What can journalists expect of aid workers as sources? Most aid workers I know find a source of energy in their healthy indignation at the world surrounding them. This is often combined with a strong antiestablishment stance. On the evening after MSF won the Nobel Prize—and accepted it, since the option of turning it down for the sake of “political neutrality” never stood a chance against the mountain of prime-time exposure—I asked an old-timer who’d worked for years in Afghanistan how he reacted to this worldwide recognition of 30 years of hard work. His answer was sobering: “When I’m back in Paris, strangers in cafés tell me how much they admire us for what we’re doing. But when it comes to renting a flat, people turn me down because I’ve got no credit history.”

Humanitarian workers have a growing skepticism towards journalists, especially those who “parachute” in to do one story and then leave. These aid workers often perceive journalists as being obsessed with finding “good angles” rather than reporting in-depth stories. This is because a few journalists who specialize in covering crises can be ruthless in focusing only on the shortcomings of some aid operations.

But I’ve found that most aid workers will open up if you take time to display empathy and at least minimal awareness of what their tasks entail. Aid workers should also educate journalists about the boundaries they are obliged not to cross. For example, if an NGO is portrayed in media coverage as taking sides in a conflict, such coverage might put the field personnel in danger.

Recently I heard the manager of a feeding operation in Burundi confess in a hushed tone that her organization had been giving food to rebel forces in an attempt to keep them from looting local civilians’ meager resources. To make such a decision must have been very difficult, but this manager told me the approach seemed to be working. However, what journalist covering this story would resist the obvious angle that “aid agencies are feeding the conflict”? Which editor would turn down this angle on the story?

This is why it’s important for relief workers to be willing to explain the dilemmas they face every day. Their job, as I have come to understand it, is often to make the “least worst decision.” But that has to be explained to journalists and, in turn, journalists need to find ways to convey this subtle but critical dimension of the story to readers, listeners and viewers. Humanitarian work is a complex endeavor, and often a political minefield, but its nuances and challenges should be openly exposed.

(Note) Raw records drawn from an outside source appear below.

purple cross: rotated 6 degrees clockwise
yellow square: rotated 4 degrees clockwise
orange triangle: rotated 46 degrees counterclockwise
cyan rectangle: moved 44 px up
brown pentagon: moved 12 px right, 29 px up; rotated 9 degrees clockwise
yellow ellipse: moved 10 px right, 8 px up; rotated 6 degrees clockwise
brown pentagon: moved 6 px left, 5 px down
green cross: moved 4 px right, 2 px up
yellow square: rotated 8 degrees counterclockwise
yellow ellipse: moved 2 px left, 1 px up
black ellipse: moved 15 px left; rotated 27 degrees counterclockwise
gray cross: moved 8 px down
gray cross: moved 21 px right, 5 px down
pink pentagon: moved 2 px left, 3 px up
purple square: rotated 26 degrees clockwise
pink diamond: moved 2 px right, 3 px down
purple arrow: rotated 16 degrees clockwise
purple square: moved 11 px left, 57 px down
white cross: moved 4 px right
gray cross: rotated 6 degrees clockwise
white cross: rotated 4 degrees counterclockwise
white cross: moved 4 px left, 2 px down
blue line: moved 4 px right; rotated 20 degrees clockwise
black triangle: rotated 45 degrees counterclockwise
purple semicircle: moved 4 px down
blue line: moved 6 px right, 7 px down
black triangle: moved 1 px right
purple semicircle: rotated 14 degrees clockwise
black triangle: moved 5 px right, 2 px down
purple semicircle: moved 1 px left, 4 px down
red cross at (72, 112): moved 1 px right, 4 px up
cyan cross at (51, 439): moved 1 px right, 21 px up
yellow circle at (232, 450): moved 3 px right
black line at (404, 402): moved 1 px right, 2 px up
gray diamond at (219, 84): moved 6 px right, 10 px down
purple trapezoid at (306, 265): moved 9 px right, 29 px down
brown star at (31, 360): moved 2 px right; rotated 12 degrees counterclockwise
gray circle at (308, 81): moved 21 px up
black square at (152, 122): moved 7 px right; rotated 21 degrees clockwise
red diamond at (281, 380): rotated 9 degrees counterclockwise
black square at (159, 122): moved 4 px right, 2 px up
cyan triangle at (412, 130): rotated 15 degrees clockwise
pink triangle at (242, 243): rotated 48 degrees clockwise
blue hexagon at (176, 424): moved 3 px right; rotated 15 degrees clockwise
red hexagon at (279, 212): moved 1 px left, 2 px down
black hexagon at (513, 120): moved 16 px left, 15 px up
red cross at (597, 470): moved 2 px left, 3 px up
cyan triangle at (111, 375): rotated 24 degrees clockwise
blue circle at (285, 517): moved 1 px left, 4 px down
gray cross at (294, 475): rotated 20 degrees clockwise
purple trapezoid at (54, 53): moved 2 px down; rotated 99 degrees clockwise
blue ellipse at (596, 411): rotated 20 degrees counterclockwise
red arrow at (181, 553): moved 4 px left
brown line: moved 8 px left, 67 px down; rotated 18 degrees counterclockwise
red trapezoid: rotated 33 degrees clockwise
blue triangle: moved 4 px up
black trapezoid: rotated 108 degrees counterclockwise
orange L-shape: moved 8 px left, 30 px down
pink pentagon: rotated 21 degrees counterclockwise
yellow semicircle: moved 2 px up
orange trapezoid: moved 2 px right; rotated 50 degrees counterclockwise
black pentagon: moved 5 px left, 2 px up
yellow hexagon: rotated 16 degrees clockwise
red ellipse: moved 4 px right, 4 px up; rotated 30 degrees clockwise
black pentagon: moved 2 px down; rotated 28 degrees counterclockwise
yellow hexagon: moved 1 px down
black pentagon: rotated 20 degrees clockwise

In 1994 in Goma, in what was still Mobutu Sese Seko’s Zaire, aid agencies confronted a similar dilemma. Hutu refugees were crammed into gigantic camps. “Genocidaires”—the  Hutu extremists who had just massacred hundreds of thousands of civilians in the most savage way—were among the civilian refugees. They were actively recruiting and arming young boys in the camp. Should aid agencies have walked away to avoid supporting the mass murderers who were barely hiding among the vulnerable civilians, as some did? Or should they have stayed and fed these killers alongside the innocents?

If those in the West had had a clearer understanding of these circumstances— one that they might have received from well-reported news coverage—it might have triggered an armed intervention that could have separated murderers from civilians. Instead, “genocidaire” militias were never disarmed and still violently destabilize the entire African Great Lakes region.

Broader, deeper and more consistent coverage might also help deflate the “emergency of the season” effect that drains all attention and aid funding to the most widely reported crisis, as has been the case during the past year with Iraq. While the mainstream media extensively cover the plight of the Iraqi people, the fighting in nearby Somalia that still sends refugees fleeing across the Kenyan border—along with several other humanitarian crises—has been off editors’ radar screens since the disastrous end of Operation Restore Hope 10 years ago.

For those of us listening to those who work for humanitarian NGO’s, and to the ones who try to help, unfortunately what we hear is the never-ending possibility of stories.

Hilaire Avril writes for IRIN, the U.N.’s humanitarian reporting service. He volunteered for a few months with Médecins Sans Frontières’ media relations department in Paris in 1999.